Time and Space Complexity Analysis

  • Push Operation:

    • Time Complexity: O(1) - Since we are just pushing onto a stack.
    • Space Complexity: O(n) - For storing the elements in the stack.

  • Pop and Peek Operations:

    • Amortized Time Complexity: O(1) - Over a sequence of operations, each element is moved at most once from inputStack to outputStack.
    • Space Complexity: O(n) - Similar to space required in the push operation.

  • Empty Operation:

    • Time Complexity: O(1) - As we're only checking the emptiness of two stacks.
    • Space Complexity: O(1) - Constant space for checking.

Common Mistakes to Avoid

  • Forgetting to check if outputStack is empty: Always ensure you transfer elements from inputStack to outputStack only when outputStack is empty.
  • Not transferring all elements: When moving from inputStack to outputStack, ensure all elements are transferred to maintain the correct order.

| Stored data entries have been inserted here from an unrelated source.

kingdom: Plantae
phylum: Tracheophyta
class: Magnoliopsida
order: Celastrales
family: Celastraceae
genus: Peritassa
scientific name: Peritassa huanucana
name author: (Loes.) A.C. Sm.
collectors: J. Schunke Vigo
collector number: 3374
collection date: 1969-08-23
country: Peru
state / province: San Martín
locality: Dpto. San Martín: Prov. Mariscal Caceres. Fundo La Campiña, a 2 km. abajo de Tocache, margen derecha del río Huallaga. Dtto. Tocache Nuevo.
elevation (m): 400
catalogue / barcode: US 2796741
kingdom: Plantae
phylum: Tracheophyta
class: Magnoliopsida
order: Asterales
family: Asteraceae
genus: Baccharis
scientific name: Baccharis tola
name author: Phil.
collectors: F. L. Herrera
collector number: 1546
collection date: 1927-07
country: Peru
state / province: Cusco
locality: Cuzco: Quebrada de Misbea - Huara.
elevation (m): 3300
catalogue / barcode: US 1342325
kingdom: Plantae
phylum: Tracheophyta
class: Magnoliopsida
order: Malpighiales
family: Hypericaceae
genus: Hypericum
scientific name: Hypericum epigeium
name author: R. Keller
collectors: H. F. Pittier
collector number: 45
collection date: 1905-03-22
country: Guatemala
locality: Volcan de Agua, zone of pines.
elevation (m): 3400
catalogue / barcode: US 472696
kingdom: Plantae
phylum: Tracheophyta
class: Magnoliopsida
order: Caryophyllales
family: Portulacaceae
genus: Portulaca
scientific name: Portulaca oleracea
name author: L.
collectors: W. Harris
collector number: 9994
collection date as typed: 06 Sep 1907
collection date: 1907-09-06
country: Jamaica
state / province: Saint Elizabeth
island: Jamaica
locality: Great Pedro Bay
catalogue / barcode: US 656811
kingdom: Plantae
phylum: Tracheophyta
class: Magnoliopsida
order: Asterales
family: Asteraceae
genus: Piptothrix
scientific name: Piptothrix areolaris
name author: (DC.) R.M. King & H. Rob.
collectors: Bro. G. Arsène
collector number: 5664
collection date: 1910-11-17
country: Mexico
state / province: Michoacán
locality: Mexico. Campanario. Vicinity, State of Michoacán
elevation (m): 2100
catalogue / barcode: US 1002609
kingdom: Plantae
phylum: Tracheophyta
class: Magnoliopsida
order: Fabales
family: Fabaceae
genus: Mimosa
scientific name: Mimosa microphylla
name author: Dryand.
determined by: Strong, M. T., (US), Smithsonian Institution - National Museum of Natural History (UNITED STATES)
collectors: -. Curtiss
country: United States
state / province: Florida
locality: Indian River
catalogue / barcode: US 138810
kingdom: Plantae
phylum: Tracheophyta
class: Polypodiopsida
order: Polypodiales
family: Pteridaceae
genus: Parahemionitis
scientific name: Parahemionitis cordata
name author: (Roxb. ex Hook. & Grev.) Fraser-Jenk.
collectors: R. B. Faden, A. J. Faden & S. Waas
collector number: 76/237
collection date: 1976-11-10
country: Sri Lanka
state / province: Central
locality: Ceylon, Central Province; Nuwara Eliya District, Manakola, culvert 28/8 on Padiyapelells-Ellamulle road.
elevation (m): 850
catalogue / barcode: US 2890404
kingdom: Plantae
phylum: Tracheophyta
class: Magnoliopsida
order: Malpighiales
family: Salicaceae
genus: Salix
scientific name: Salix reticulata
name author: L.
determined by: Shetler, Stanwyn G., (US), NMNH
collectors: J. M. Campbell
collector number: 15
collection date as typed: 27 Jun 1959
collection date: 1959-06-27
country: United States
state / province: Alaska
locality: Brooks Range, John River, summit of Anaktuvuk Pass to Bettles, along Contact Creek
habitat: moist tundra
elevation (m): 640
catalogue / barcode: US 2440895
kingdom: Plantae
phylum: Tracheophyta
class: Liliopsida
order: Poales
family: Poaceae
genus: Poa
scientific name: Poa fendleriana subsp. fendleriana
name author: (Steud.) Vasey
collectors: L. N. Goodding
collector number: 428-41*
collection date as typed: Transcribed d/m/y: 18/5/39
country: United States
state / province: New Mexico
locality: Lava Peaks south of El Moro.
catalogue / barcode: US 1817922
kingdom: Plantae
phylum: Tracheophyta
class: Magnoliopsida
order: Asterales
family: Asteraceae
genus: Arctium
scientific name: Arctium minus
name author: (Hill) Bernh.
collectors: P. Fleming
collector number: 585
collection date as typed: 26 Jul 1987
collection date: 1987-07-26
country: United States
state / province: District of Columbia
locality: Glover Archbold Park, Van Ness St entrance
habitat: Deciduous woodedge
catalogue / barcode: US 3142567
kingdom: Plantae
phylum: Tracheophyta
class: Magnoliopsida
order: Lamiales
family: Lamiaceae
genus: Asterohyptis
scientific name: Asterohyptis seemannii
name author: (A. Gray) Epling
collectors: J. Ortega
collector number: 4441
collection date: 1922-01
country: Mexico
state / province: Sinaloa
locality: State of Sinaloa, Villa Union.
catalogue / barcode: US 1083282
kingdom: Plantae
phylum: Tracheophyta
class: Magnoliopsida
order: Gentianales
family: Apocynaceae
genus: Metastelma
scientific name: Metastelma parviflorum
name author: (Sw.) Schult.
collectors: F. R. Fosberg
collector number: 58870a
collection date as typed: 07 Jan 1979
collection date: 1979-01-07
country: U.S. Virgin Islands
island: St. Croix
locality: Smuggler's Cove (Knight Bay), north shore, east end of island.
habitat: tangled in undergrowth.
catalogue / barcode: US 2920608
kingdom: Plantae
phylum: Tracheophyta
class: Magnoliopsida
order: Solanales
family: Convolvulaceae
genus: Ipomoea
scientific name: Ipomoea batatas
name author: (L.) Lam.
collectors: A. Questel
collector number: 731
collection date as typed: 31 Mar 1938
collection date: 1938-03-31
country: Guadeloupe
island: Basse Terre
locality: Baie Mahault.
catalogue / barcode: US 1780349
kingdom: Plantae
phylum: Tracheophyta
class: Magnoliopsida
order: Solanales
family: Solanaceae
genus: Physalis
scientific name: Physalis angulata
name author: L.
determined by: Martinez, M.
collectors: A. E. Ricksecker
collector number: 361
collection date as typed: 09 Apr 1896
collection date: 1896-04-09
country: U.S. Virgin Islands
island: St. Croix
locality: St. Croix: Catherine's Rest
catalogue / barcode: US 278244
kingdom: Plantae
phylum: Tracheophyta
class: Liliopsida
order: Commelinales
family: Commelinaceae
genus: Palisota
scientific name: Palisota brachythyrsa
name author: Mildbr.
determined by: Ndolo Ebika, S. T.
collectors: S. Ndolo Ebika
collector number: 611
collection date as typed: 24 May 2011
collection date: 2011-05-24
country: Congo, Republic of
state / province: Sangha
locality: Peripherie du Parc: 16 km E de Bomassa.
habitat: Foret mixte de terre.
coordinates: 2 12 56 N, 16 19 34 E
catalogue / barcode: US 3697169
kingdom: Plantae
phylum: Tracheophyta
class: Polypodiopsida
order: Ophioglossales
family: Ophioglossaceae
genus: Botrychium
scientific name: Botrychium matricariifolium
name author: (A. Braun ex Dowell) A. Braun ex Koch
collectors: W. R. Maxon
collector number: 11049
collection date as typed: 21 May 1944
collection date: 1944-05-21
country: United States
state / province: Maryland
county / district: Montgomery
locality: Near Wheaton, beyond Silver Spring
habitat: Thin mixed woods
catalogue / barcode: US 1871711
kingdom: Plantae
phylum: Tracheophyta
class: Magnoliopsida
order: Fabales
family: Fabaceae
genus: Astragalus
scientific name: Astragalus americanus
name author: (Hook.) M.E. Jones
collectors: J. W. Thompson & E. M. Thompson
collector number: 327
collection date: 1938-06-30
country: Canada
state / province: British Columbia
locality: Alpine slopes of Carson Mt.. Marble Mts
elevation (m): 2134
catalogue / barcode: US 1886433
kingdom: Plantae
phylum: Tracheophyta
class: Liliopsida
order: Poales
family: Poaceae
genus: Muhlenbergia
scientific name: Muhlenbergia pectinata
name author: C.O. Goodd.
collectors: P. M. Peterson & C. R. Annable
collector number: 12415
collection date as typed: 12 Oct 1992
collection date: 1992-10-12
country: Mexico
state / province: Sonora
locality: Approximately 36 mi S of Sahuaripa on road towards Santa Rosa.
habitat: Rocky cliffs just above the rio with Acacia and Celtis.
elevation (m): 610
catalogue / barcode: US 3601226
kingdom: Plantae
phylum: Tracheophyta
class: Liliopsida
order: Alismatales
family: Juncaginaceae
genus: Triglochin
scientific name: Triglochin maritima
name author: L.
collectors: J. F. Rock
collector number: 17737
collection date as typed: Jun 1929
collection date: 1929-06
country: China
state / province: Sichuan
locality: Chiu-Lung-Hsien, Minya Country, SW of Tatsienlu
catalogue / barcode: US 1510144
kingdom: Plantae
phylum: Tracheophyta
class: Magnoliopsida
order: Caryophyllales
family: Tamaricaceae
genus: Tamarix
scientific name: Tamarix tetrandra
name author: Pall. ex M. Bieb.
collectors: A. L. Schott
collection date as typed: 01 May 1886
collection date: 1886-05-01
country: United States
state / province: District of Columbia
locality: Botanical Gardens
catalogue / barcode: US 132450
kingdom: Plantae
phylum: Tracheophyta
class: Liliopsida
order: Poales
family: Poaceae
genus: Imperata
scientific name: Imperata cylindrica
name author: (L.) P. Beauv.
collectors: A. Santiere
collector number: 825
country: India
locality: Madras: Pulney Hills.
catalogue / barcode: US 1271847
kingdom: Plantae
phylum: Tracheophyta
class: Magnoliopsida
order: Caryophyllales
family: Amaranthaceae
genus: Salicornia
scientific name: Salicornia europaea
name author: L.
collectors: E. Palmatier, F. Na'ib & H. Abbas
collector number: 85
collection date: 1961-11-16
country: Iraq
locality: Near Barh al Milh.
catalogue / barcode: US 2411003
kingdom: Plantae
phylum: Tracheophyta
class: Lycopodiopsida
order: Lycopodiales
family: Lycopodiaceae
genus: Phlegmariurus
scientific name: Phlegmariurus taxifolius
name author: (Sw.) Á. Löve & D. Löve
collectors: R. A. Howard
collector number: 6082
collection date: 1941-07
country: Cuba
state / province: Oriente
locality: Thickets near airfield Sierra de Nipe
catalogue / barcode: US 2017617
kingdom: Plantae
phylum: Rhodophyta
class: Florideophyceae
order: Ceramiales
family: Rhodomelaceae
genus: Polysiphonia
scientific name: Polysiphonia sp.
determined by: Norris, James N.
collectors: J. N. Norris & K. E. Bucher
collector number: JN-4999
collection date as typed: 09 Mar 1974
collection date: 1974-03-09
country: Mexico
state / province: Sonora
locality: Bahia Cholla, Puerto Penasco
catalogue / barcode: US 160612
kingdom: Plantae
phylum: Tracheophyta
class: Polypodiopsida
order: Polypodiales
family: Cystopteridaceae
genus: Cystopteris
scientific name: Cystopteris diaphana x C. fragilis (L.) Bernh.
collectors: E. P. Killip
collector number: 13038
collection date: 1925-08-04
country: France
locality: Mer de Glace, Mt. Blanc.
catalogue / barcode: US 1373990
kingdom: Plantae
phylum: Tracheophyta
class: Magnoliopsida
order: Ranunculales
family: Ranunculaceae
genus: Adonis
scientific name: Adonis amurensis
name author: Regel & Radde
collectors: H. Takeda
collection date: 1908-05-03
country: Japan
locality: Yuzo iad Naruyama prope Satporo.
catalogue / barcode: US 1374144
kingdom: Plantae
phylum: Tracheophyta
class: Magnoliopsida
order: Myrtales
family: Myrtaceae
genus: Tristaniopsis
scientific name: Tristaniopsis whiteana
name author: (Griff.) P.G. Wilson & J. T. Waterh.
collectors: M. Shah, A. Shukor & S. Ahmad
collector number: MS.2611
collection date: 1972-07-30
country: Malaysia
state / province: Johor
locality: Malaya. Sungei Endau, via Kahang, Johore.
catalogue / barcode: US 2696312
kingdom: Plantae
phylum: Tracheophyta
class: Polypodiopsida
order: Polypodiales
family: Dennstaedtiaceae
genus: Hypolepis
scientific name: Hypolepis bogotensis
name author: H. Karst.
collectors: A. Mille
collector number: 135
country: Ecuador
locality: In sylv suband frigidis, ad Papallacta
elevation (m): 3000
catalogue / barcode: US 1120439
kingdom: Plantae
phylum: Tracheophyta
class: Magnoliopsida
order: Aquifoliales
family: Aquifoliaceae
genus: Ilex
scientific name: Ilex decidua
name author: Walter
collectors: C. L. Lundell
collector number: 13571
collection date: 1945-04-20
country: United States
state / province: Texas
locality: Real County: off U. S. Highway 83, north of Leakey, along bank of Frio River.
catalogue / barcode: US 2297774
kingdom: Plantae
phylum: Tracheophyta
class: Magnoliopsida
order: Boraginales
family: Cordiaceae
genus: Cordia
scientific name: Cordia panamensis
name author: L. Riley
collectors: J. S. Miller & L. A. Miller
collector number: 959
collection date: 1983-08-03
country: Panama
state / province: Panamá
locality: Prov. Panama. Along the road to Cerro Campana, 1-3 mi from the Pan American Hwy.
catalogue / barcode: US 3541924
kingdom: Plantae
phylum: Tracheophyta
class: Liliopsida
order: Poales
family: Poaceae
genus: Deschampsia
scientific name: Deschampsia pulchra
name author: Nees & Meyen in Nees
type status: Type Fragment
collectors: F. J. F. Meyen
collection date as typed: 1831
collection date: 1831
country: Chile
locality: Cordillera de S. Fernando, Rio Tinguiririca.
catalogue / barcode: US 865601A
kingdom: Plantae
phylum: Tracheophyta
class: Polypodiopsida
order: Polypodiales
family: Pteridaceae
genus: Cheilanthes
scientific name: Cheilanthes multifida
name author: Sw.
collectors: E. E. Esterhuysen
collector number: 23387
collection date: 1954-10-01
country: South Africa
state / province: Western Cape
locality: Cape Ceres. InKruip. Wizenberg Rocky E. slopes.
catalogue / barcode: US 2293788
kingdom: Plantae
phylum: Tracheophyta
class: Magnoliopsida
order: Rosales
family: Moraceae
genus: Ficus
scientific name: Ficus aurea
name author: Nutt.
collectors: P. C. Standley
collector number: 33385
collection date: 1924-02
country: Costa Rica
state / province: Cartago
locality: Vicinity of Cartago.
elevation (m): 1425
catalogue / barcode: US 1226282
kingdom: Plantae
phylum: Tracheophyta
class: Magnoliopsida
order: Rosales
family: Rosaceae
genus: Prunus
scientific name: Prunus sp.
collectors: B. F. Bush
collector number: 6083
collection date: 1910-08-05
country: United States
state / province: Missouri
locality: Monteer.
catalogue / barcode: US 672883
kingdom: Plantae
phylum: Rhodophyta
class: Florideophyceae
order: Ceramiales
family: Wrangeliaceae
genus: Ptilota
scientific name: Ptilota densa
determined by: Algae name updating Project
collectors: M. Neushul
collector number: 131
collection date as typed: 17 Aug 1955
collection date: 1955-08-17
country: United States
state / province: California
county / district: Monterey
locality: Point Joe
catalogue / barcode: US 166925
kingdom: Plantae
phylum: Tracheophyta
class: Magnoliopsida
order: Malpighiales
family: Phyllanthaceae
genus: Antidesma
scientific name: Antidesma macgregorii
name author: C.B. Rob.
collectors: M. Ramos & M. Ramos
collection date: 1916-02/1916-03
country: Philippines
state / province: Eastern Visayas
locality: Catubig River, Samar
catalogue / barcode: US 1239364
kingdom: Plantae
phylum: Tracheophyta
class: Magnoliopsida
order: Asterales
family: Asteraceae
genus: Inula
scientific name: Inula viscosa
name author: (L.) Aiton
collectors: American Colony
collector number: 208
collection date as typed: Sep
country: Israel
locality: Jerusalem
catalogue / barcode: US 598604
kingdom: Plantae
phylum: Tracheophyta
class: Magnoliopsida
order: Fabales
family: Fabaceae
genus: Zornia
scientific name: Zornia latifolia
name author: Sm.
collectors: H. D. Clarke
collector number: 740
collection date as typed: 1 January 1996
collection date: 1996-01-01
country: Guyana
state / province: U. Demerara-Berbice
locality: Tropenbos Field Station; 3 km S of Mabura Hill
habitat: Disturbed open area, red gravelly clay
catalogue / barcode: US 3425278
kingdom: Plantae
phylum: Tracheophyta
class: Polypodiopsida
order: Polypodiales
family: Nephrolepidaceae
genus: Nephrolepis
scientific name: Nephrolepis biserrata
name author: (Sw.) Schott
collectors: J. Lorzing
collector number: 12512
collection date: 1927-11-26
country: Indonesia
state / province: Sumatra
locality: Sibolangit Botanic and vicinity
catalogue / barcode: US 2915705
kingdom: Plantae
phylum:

Similar Problems on LeetCode

Here are other related problems you can try on LeetCode:

  • LeetCode 225: Implement Stack using Queues
  • LeetCode 155: Min Stack
  • LeetCode 150: Evaluate Reverse Polish Notation

Additional Resources and References

By understanding these concepts and faithfully executing the above approach, you should be able to tackle this and similar problems confidently. Happy coding!